- Origin: Toronto, Ontario, Canada
- Genres: Folk
- Years active: 2004–present
- Website: www.stellapolonia.ca

= Stella Polonia =

Stella Polonia is a Polish folk song and dance ensemble associated with Our Lady Queen of Poland Parish in Toronto, Ontario, Canada. The group was founded in 2004 by Fr. Miroslaw Frankowski with Ewa and Tadeusz Wierzbicki.

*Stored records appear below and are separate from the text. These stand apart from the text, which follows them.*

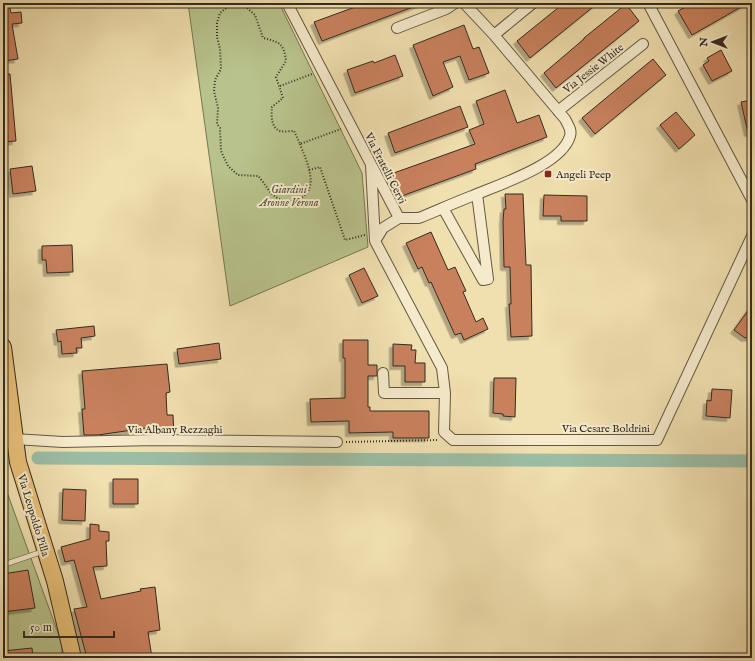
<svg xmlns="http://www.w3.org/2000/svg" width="755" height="661" viewBox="0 0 755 661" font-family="'IM FELL English',serif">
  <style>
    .green { fill: #b8c28c; stroke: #767656 }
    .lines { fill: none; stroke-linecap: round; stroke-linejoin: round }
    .canal { stroke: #9bbda5; stroke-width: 13 }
    .building { fill: #c8805d; stroke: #342b21; filter: url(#shadow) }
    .service-casing { stroke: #635844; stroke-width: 6 }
    .minor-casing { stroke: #635844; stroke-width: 12 }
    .primary-casing { stroke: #342b21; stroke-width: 18 }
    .path { stroke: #342b21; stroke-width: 2; stroke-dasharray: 1 2; stroke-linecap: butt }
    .service { stroke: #f5eacb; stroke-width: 5 }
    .minor { stroke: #f5eacb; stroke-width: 10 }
    .primary { stroke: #e8c078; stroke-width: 16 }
    .poi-dot { fill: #8f2418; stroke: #f5eacb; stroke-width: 1.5 }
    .labels { text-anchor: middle; stroke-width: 4; stroke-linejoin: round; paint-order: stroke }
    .street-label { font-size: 11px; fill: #342b21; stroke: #f5eacb }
    .poi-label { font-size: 11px; fill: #342b21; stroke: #f5eacb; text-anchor: start }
    .park-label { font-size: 11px; font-style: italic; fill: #55513c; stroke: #f5eacb }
  </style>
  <defs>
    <filter id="shadow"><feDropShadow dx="-3.5" dy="3.5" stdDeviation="0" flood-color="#0004"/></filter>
  </defs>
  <rect width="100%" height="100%" fill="#f0dfaf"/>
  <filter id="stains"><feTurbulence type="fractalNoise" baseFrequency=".005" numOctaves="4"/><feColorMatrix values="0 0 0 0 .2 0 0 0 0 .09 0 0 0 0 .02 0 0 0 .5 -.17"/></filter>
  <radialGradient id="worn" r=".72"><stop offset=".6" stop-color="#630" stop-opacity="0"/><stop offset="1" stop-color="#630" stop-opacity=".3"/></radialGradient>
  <path class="green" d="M188,3h91l83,170 6,74 -138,59z
    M3,481l59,163v14h-59z"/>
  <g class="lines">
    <path class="canal" d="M38,458l714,3"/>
  </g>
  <path class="building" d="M3,3h6l2,10 10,-1 1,11 -10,1 6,35 -15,2z
    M366,3l55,1 -99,37 -8,-19z
    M564,3h34l-68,55 -13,-17z
    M693,3h55l-56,32 -14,-24z
    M626,4l13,17 -83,67 -12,-15 40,-34v-1z
    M464,25l9,24 6,-2 10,26 -20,7 -9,-24 -17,6 10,25 -20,9 -20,-51z
    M721,50l11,21 -20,10 -9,-16 6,-4 -2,-3z
    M395,55l8,21 -48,17 -8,-23 26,-9 1,2z
    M653,59l13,16 -71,59 -13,-16z
    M3,74h7l6,67 -13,1z
    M505,90l12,33 22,-8 8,22 -72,27 1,5 -77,28 -8,-23 84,-30 -6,-14 15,-6 -8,-23z
    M752,100v33h-4l-7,-31z
    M460,106l8,21 -73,26 -7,-20z
    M676,112l19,23 -16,14 -19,-24z
    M32,166l4,25 -23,3 -3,-25z
    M505,194h18l3,71h5l1,71 -21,1 -2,-33h2l-1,-37h-6l-1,-46 1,-12h2z
    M544,195l43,1v25h-26v-5h-18z
    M431,232l17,38 7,-3 11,24 -3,1 13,30 7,-4 5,11 -24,11 -3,-7 -6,2 -24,-53 -2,1 -7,-16 -4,2 -12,-26z
    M72,245l1,27 -26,1 -1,-13h-4v-14z
    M364,268l14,28 -16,7 -13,-28z
    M752,305v32l-7,1 -11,-8z
    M94,326l1,10 -14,2 1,10h-6l1,5 -15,1 -1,-13 -3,1 -2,-12z
    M343,340h25v25h9v11h-9v31h2v4h59v27h-36v-6l-44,1v-12l-38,1 -1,-23 35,-1v-40h-2z
    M219,343l2,16 -42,5 -2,-15z
    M393,344l19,1 -1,5h5l-1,13h10v19h-20v-16h-12z
    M167,364l3,28 -4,1 1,22h6l1,19h-27l-1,-6 -48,7h-14l-2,-26h3l-3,-38z
    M494,378h22l-1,39 -12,-1v-2l-10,-1z
    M712,389l20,1 -2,28 -24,-2 1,-16 4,1z
    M113,479h25v25h-25z
    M63,489l23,1 -1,31 -23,-1z
    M90,524l9,1v6l10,1v9h-3l1,25 -14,1 8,32 40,-8 -1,-2 15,-2 5,43 -12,2 4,26h-65l-13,-49 13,-2 -13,-47 -9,2 -4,-15 29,-8z
    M28,570l7,38 -32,4v-38z
    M32,648l1,10h-30v-7z"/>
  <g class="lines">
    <defs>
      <path id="service" d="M3,565l41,-14"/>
      <path id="minor" d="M287,3l112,215h20c17,-7 35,-15 53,-22 26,-11 90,-31 98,-60 2,-6 -2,-11 -5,-17l-71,-84 -30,-32
        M648,3l104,197
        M397,28l49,-19 9,-6
        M494,35l39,-32
        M558,111l85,-67
        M371,165l4,76 67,127 3,25 -1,39 9,8h204l95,-204
        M443,208l40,72 5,-1 -11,-85
        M375,241l8,-13 16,-10
        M383,373l1,20h61
        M14,439l49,3 92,-2 182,2"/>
      <path id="primary" d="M3,347l15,115 37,119 18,77"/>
    </defs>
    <use href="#service" class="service-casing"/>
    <use href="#minor" class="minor-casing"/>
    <use href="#primary" class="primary-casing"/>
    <path class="path" d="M280,86l32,-12
      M300,144c6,16 21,45 -1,55 -6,3 -13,3 -20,0 -10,-5 -14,-16 -21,-23l-20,-1 -10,-9 -7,-15 -1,-23 -3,-4 1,-16 -4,-17 1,-11 6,-11 -1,-20 -3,-12v-14l3,-10 9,-7 9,-2 8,3 9,8 8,23c16,4 21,5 23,23l-10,16 7,21 -11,9c-1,8 -1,21 8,24 4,1 10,0 14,0l6,13 41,-15
      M309,170l11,-3 25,73 20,-5
      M346,442l92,-2"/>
    <use href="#service" class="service"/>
    <use href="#minor" class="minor"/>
    <use href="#primary" class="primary"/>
  </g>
  <rect class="poi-dot" x="544" y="170" width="8" height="8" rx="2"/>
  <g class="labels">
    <g class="street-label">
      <text transform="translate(593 68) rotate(-38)" y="4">Via Jessie White</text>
      <text transform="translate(386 168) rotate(63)" y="4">Via Fratelli Cervi</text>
      <text x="606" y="432">Via Cesare Boldrini</text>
      <text x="175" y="433">Via Albany Rezzaghi</text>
      <text transform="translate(34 515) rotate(73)" y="4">Via Leopoldo Pilla</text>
    </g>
    <g class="poi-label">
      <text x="556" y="178">Angeli Peep</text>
    </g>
    <g class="park-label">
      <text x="289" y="193">Giardini<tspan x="289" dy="13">Aronne Verona</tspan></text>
    </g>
  </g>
  <rect width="755" height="661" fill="none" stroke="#f0dfaf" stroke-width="16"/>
  <rect x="4" y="4" width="747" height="653" fill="none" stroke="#342b21" stroke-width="2"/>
  <rect x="8" y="8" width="739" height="645" fill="none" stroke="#342b21"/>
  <g transform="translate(713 42) rotate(270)" stroke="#f5eacb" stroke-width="3" paint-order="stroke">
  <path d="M0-3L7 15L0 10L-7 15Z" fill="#342b21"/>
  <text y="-6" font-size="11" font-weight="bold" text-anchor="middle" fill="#342b21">N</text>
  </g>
  <path d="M24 631v6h90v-6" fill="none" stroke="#342b21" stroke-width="2"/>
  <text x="30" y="631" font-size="12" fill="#342b21" stroke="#f5eacb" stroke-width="3" paint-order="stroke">50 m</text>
  <rect width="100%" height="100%" filter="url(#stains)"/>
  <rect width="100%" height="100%" fill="url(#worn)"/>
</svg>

Stella Polonia's repertoire includes all Polish national dances as well as a selection of Polish regional dances and songs. All arrangements are based on authentic folk elements which have been adapted for stage performance. Dance performances are interweaved with folk songs and instrumentals, which allow for a variety of programs, ensuring that each performance is unique. Polish folklore represents a cultural heritage, and each dance and song is performed in costumes that belong to that specific region. Costumes used by Stella Polonia have been custom-made and incorporate original designs and concepts by Ewa Wierzbicka and Fr. Miroslaw Frankowski.

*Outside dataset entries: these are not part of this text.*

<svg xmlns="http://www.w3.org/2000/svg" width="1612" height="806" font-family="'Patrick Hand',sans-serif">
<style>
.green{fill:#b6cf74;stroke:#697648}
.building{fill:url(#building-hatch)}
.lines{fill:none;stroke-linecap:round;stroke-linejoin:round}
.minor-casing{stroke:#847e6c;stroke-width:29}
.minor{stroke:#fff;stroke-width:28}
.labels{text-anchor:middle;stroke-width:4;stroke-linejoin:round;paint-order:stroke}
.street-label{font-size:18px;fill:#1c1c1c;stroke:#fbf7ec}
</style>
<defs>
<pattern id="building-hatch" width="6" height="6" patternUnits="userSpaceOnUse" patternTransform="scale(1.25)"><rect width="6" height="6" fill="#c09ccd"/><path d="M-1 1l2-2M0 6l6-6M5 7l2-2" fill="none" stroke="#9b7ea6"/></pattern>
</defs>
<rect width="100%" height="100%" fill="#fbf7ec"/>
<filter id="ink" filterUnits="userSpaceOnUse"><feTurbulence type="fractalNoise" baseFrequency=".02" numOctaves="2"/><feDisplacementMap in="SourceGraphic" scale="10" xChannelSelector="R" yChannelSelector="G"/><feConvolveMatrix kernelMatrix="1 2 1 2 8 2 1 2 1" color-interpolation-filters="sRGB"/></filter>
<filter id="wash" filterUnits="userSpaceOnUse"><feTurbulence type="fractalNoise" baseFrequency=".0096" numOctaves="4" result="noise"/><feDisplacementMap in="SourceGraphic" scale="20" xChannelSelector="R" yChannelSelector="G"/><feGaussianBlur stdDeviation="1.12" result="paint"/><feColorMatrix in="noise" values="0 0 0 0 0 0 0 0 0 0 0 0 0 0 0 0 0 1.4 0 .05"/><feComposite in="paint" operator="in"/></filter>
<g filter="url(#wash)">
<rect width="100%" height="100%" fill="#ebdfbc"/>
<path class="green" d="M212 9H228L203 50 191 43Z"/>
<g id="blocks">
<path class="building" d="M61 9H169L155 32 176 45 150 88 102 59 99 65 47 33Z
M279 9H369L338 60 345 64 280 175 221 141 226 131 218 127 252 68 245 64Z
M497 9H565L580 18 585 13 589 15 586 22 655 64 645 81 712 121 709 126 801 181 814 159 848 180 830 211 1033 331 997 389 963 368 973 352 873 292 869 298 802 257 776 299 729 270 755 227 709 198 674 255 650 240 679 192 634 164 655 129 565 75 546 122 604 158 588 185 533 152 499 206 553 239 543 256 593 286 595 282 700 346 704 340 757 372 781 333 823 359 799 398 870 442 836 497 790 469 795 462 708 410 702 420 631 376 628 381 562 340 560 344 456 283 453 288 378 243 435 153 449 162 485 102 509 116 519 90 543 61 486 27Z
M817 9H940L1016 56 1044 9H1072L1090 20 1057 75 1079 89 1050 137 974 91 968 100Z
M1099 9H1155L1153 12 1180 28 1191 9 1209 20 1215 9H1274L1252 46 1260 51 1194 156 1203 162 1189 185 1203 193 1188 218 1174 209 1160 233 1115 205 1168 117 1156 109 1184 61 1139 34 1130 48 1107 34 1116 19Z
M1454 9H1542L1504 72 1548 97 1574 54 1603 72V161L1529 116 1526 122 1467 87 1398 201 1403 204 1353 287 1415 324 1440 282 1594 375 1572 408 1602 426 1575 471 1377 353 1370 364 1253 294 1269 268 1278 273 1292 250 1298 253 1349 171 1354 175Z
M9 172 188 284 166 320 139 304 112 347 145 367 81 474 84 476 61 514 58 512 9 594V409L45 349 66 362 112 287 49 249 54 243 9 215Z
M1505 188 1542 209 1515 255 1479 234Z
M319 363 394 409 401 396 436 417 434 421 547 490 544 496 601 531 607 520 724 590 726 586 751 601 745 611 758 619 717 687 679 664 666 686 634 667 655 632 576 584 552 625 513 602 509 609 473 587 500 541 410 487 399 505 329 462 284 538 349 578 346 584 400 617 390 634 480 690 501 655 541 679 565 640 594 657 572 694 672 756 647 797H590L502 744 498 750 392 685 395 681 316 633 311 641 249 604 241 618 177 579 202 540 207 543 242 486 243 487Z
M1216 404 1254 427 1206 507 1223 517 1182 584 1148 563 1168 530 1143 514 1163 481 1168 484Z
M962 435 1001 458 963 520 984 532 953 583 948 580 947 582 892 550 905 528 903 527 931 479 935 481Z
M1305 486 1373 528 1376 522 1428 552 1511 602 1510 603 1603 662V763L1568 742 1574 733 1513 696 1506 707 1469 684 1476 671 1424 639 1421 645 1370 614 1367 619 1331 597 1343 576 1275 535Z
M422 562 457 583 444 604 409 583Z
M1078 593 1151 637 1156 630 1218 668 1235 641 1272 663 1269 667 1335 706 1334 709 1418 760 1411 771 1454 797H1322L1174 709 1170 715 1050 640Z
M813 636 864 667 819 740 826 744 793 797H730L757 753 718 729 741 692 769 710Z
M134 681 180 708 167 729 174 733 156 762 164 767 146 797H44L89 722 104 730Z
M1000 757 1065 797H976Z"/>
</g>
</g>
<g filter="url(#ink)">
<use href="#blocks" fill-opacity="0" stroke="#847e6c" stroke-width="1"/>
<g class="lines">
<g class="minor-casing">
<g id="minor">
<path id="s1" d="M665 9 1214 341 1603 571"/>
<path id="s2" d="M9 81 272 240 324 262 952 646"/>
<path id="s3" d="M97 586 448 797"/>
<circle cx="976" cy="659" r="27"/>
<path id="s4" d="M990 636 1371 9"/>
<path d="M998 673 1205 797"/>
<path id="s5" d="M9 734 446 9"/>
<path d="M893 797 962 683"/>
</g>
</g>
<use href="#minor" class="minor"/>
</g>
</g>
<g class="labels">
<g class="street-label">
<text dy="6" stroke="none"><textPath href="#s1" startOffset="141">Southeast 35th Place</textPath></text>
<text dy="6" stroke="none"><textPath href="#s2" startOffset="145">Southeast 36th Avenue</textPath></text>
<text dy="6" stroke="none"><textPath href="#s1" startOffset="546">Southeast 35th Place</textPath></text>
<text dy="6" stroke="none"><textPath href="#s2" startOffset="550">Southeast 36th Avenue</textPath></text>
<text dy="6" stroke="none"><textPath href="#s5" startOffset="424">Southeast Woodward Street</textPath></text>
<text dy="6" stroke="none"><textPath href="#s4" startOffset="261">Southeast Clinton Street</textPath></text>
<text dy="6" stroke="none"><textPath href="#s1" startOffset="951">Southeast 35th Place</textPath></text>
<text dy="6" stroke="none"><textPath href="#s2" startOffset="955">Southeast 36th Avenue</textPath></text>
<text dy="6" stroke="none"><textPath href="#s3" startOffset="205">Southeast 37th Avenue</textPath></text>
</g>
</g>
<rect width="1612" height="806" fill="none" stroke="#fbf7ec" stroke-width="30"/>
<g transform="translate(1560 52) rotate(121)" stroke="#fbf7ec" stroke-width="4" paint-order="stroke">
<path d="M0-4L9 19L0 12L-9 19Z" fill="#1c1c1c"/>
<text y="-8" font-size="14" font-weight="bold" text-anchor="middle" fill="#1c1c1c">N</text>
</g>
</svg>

The group has performed on more than 100 occasions throughout Canada, the USA and Mexico. Their performances have been featured on Canadian, US and Polish television channels, and have been presented on CD or DVD. The group has approximately 119 active members, which includes dancers in five age groups, musicians and support persons.

Stella Polonia is involved in charitable activities, giving free performances for seniors and organizing humanitarian aid for orphanages in Poland.